## REQUIRED WORK
Omit all pictures, then retype the data exactly as given.

+-------+

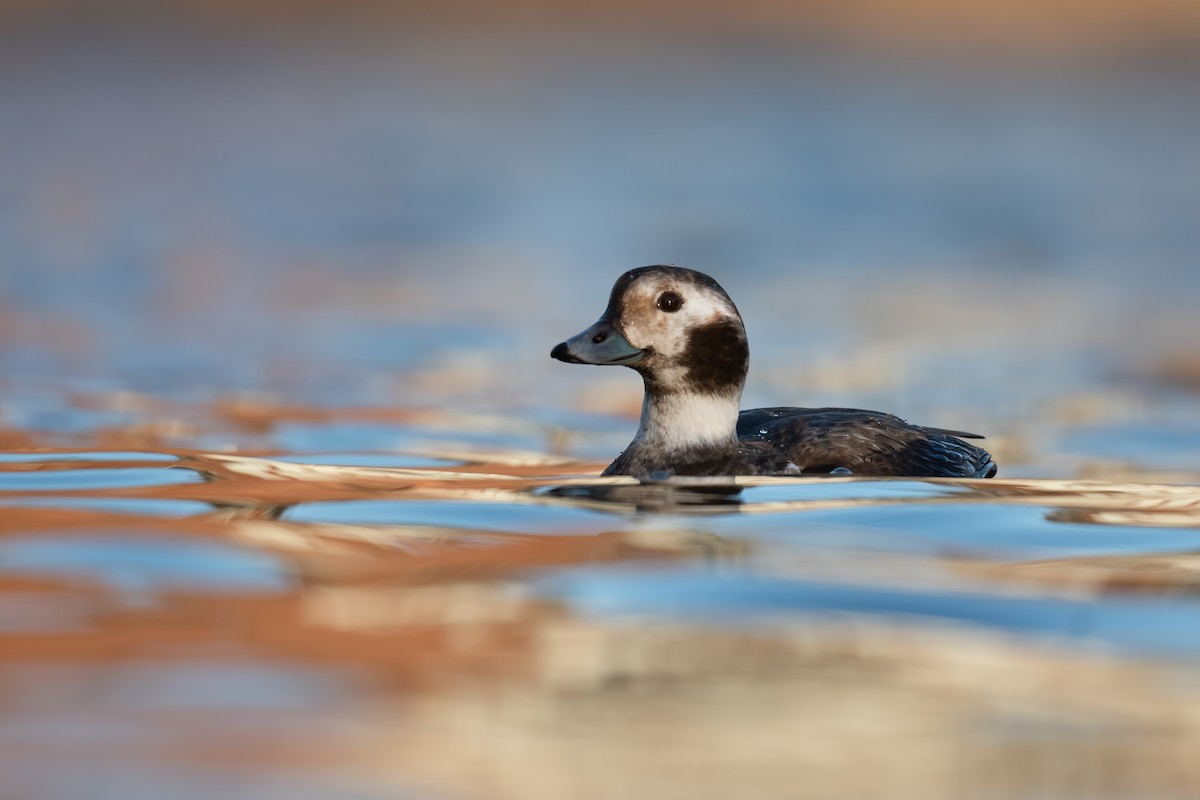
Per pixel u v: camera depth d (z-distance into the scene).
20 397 13.57
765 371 16.16
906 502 9.00
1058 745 5.00
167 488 9.15
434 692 5.36
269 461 10.73
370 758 4.79
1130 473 11.23
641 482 9.99
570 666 5.67
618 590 6.68
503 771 4.73
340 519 8.20
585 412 14.23
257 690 5.32
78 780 4.55
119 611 6.21
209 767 4.68
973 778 4.76
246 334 17.31
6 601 6.32
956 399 14.78
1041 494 9.40
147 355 15.95
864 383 15.51
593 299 19.97
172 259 21.92
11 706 5.12
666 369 10.60
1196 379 15.56
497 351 17.05
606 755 4.88
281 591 6.57
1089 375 15.87
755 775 4.77
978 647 5.95
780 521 8.33
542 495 9.27
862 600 6.57
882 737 5.04
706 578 6.91
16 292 19.30
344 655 5.72
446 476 10.27
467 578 6.86
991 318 19.03
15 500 8.61
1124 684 5.55
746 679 5.57
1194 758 4.89
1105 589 6.79
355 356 16.41
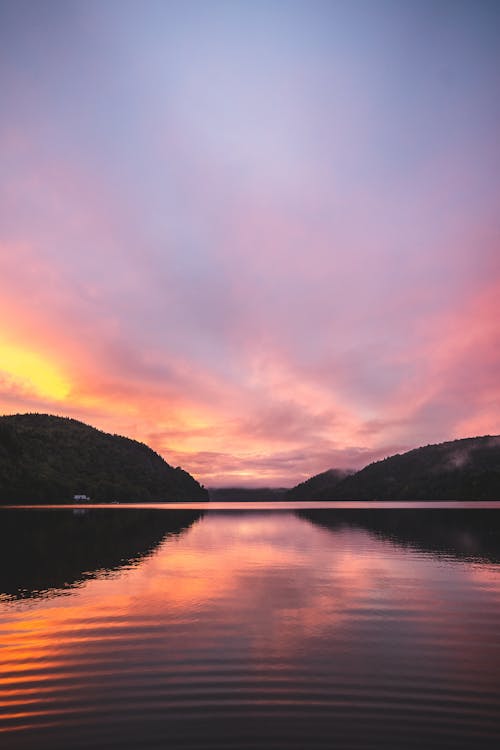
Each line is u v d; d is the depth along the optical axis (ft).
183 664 38.99
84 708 31.30
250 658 40.32
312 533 159.63
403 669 38.04
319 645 43.65
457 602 59.93
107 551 111.04
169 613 54.65
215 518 266.16
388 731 28.50
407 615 53.88
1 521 216.95
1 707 31.48
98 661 39.63
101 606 57.82
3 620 51.90
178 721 29.60
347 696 33.17
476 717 30.27
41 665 38.73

+-------+

## ANSWER
Per pixel u v: camera depth d (z-distance into the scene).
20 397 13.57
765 371 16.16
906 502 9.00
1058 745 5.00
167 488 9.15
434 692 5.36
269 461 10.73
370 758 4.79
1130 473 11.23
641 482 9.99
570 666 5.67
618 590 6.68
503 771 4.73
340 519 8.20
585 412 14.23
257 690 5.32
78 780 4.55
119 611 6.21
209 767 4.68
973 778 4.76
246 334 17.31
6 601 6.32
956 399 14.78
1041 494 9.40
147 355 15.95
864 383 15.51
593 299 19.97
172 259 21.92
11 706 5.12
666 369 10.60
1196 379 15.56
497 351 17.05
606 755 4.88
281 591 6.57
1089 375 15.87
755 775 4.77
978 647 5.95
780 521 8.33
542 495 9.27
862 600 6.57
882 737 5.04
706 578 6.91
16 292 19.30
344 655 5.72
446 476 10.27
467 578 6.86
991 318 19.03
15 500 8.61
1124 684 5.55
746 679 5.57
1194 758 4.89
1105 589 6.79
355 356 16.41
Each line is u v d; d is the depth along the optical axis (ft).
183 664 38.99
84 708 31.30
250 658 40.32
312 533 159.63
403 669 38.04
319 645 43.65
457 602 59.93
107 551 111.04
169 613 54.65
215 518 266.16
388 731 28.50
407 615 53.88
1 521 216.95
1 707 31.48
98 661 39.63
101 606 57.82
3 620 51.90
178 721 29.60
347 696 33.17
476 717 30.27
41 665 38.73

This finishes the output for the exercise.